SEZIONE DEL DOCUMENTO
- - - - - - -

Signore e signori, il Re è nudo. Basta guardare il grafico a fondo pagina per capire come il mercato abbia reagito al nulla che ancora una volta Mario Draghi ha regalato al termine dell’ennesimo board della Bce: evito, per carità di patria, di pubblicare il grafico della reazione della Borsa, ma soprattutto vi faccio notare una cosa. Dopo quel salto al rialzo, lo spread ha cominciato a scendere ancora: cosa significa? Che la Bce ha comprato, direttamente o attraverso lo schema di back-door funding per le banche, sintomo che il padrone tedesco ha messo dei vincoli molto chiari al mandato del governatore, blandendolo però con la possibilità di proseguire il proprio gioco di specchi sui differenziali utilizzando la sua “mano invisibile” per simulare una calma che non c’è. Nessun trader, infatti, si metterebbe mai contro la Bce, a meno che la sell-off non sia generalizzata e c’è ancora troppa gente convinta che alla fine, magari a gennaio o a febbraio, la Bce agirà.



Balle, una montagna di balle. Ma partiamo dall’ufficialità, per onore di cronaca. La crescita dell’Eurozona si è indebolita, in un contesto caratterizzato da una bassa inflazione e da una disoccupazione elevata, per quanto sia confermata l’aspettativa di una modesta ripresa: così il presidente della Bce, Mario Draghi, in conferenza stampa dopo che il Consiglio direttivo ha lasciato invariato il costo del denaro al minimo storico dello 0,05%. Un consiglio che «resta unanime sul ricorso a ulteriori misure non convenzionali nel caso di un prolungarsi dei rischi di un’inflazione troppo bassa», ha ribadito il numero uno dell’Eurotower, annunciando che il prossimo anno verranno valutati gli stimoli attuati, le prospettive sulla stabilità dei prezzi e le dimensioni del bilancio. Sulla base di questa valutazione verrà poi decisa l’eventuale adozione di nuove misure.



A tale proposito, lo staff della Bce sta già lavorando a progetti tecnici in maniera tale da poter attuare tali misure, ad esempio, il possibile acquisto di titoli di Stato, in maniera «tempestiva, se necessario». Peraltro l’Istituto centrale ha già avviato una serie di misure, ha ricordato, ovvero l’acquisto di asset backed securities e covered bond, che «durerà almeno due anni» e il piano di prestiti alle banche condizionati, Tltro, la cui seconda asta si svolgerà oggi per essere seguita da altre cinque operazioni entro giugno 2016.

- - - - - - -

CONSEGNA 1
Ricopia fedelmente le righe dei record, cominciando da quella che contiene "city: Gafargaon" e proseguendo fino all'ultima riga dei record, entrambe incluse. Lascia fuori le immagini.

DATI FORNITI

- - - - - - -

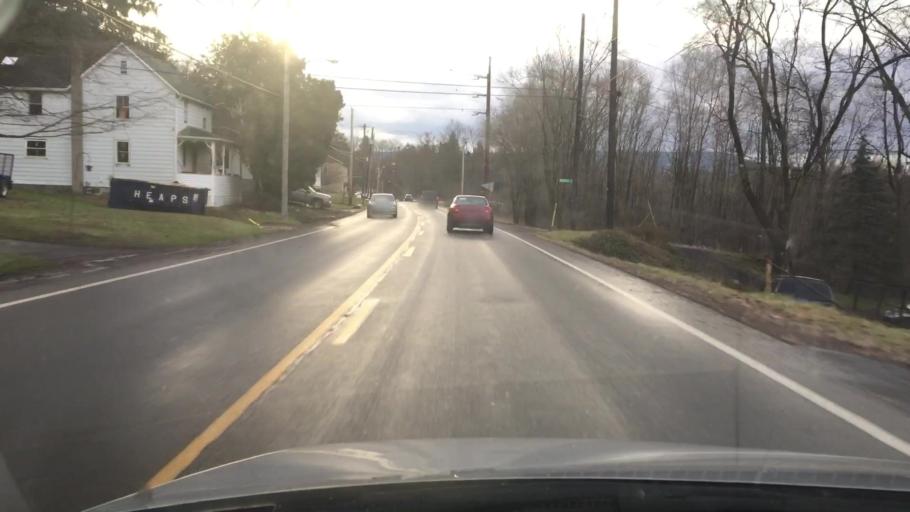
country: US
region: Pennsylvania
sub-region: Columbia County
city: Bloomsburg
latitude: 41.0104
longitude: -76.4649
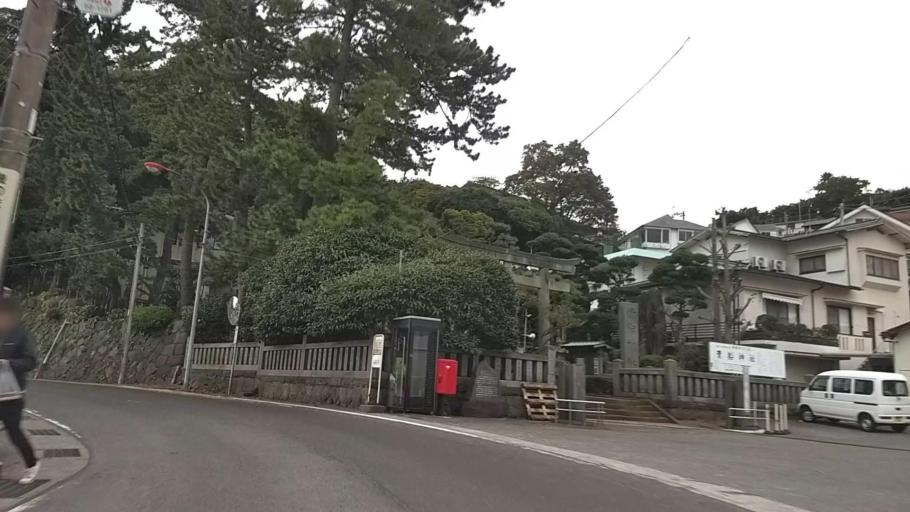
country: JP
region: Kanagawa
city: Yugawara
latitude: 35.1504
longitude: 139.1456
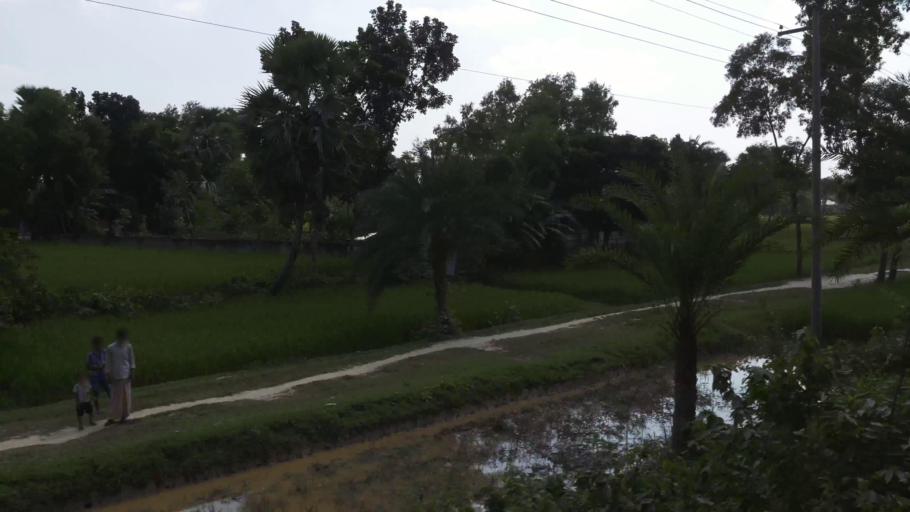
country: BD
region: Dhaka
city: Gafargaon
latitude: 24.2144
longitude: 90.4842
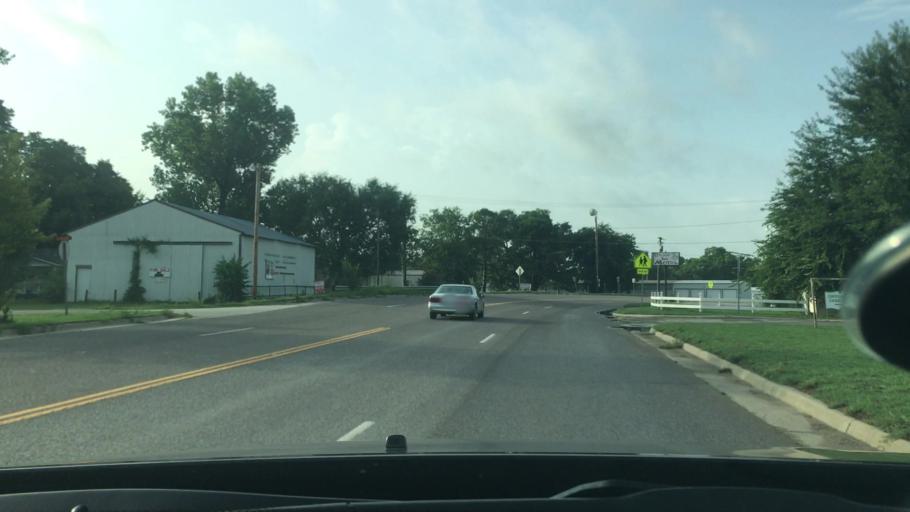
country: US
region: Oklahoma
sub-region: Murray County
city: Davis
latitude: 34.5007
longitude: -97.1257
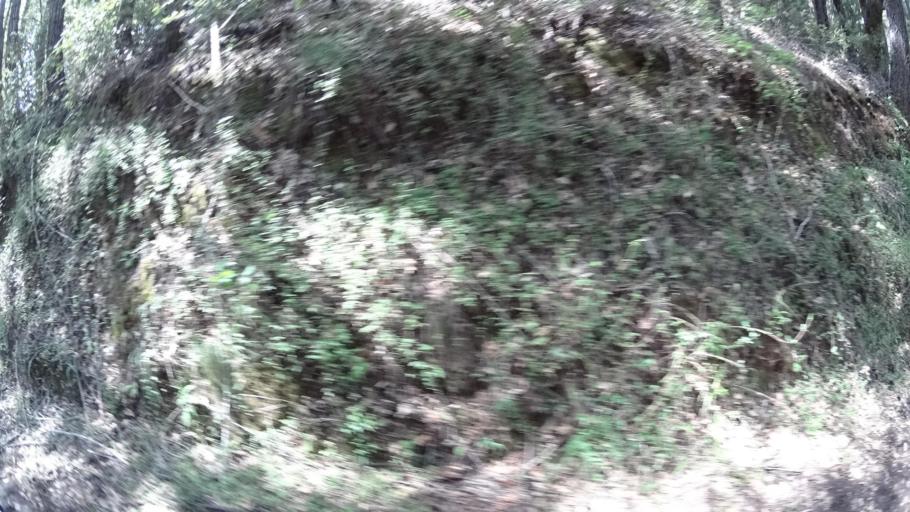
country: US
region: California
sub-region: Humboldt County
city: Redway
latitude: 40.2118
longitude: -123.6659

- - - - - - -

CONSEGNA 2
Rispondi alle seguenti domande sul testo sulla Bce.
(a) In quali mesi, secondo molti, la Bce potrebbe alla fine agire?
(b) A quale livello il Consiglio direttivo ha lasciato invariato il costo del denaro?
(c) Entro quando si terranno le altre cinque operazioni del piano Tltro?

RISULTATO ATTESO 1
city: Gafargaon
latitude: 24.2144
longitude: 90.4842
country: US
region: Oklahoma
sub-region: Murray County
city: Davis
latitude: 34.5007
longitude: -97.1257
country: US
region: California
sub-region: Humboldt County
city: Redway
latitude: 40.2118
longitude: -123.6659

RISULTATO ATTESO 2
(a) A gennaio o a febbraio.
(b) Al minimo storico dello 0,05%.
(c) Entro giugno 2016.